Tom Schneider - Isotopes

Insight Piano: Within just a few years Tom Schneider moved the scope of the sampler as an instrument into entirely unexpected zones of expression. On keyboards with pioneering cut-up pop band KUF he developed a key-triggered vocal style that features no singers on stage. With trio Loom & Thread he devised a new wave of digital improv where the sampler amplified the piano and engaged the acoustic musicians in some sort of multidimensional musical chess. 

Isotopes is Schneider's first solo album and witnesses him being an astonishingly sensitive and imaginative pianist. The album's material was developed and recorded in an intimate session at Bauer Studios of Ludwigsburg – a site laden with the history of some of the most significant recordings of contemporary jazz. Yet things don't stop at bringing just another piano solo effort. 

Schneider's approaches to the instrument, which range from tender hesitance to eruptive, clustered attacks, merely set the starting point. These utterances are sampled and mirrored back, ultimately rendering a unified performance which combines the depth of intricately executed composition with the urgent immediacy of free improvisation. 

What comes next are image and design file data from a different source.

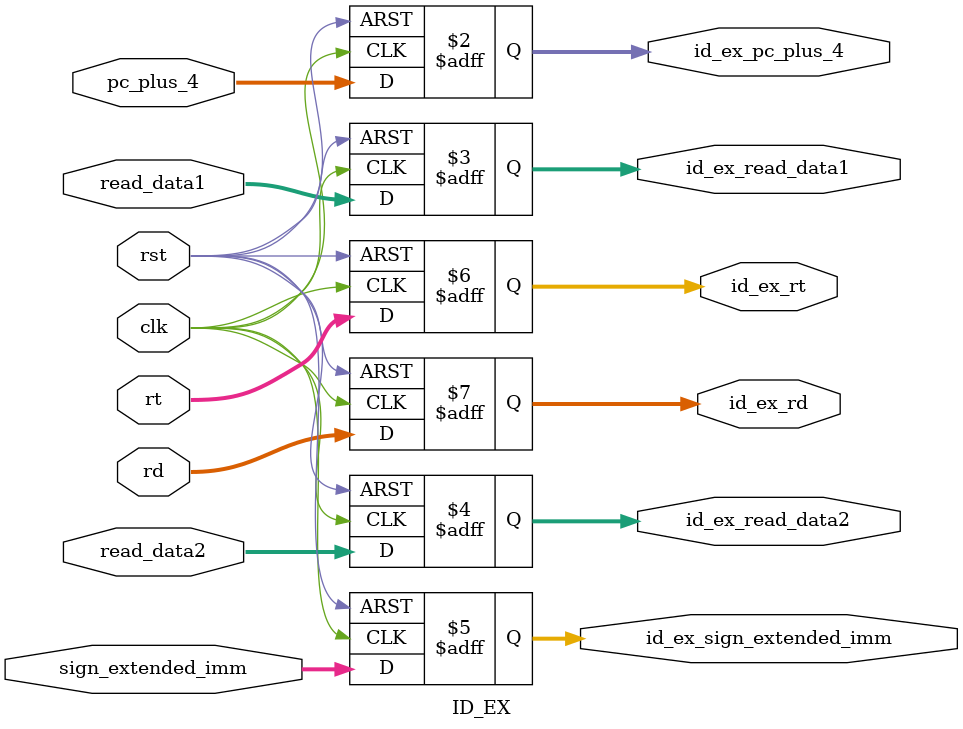
<source format=v>
`timescale 1ns / 1ps


module ID_EX(
    input clk, 
    input rst, 
    input [31:0] pc_plus_4, 
    input [31:0] read_data1, 
    input [31:0] read_data2, 
    input [31:0] sign_extended_imm, 
    input [4:0] rt, 
    input [4:0] rd, 
    output reg [31:0] id_ex_pc_plus_4, 
    output reg [31:0] id_ex_read_data1, 
    output reg [31:0] id_ex_read_data2, 
    output reg [31:0] id_ex_sign_extended_imm, 
    output reg [4:0] id_ex_rt, 
    output reg [4:0] id_ex_rd
);
    always @(posedge clk or posedge rst) begin
        if (rst) begin
            id_ex_pc_plus_4 <= 0;
            id_ex_read_data1 <= 0;
            id_ex_read_data2 <= 0;
            id_ex_sign_extended_imm <= 0;
            id_ex_rt <= 0;
            id_ex_rd <= 0;
        end else begin
            id_ex_pc_plus_4 <= pc_plus_4;
            id_ex_read_data1 <= read_data1;
            id_ex_read_data2 <= read_data2;
            id_ex_sign_extended_imm <= sign_extended_imm;
            id_ex_rt <= rt;
            id_ex_rd <= rd;
        end
    end
endmodule

</source>
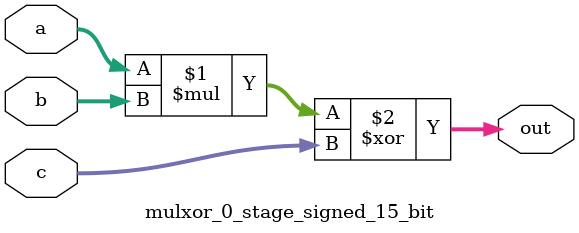
<source format=sv>
(* use_dsp = "yes" *) module mulxor_0_stage_signed_15_bit(
	input signed [14:0] a,
	input signed [14:0] b,
	input signed [14:0] c,
	output [14:0] out
	);

	assign out = (a * b) ^ c;
endmodule

</source>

Over the past decade we have witnessed a resurgence of apparently opposed trends: repetitive, minimalistic sensitivity and dashing, complex virtuosity. The linear thinking that defines these approaches as polar opposites turns out to be entirely useless when facing Isotopes. Both, the uninhibited speed of granular clouds of tones and the dense texture of multiple layered phrases fired off all at once, require a complete reconceptualisation of the meaning of complexity in music. Yet Schneider offers less of a tongue in cheek critique of the pretense usually inherent in virtuosic display – instead, the playing field is being thoroughly leveled: Now, and really for the first time, a singular tone potentially carries exactly as much weight as the peaks of physiological sophistication. 

This is not at all what the axe-wielding avant-gardes of the past were after. What we are witnessing here is a thorough de-ideologisation of the instrument: Neither traditions need to be shattered nor innovation kept at the gates. In a world of zero-sum thinking (‘if you get to eat I must go hungry’), here we find an integrative approach that shows that we can indeed lift up without simultaneously pulling down.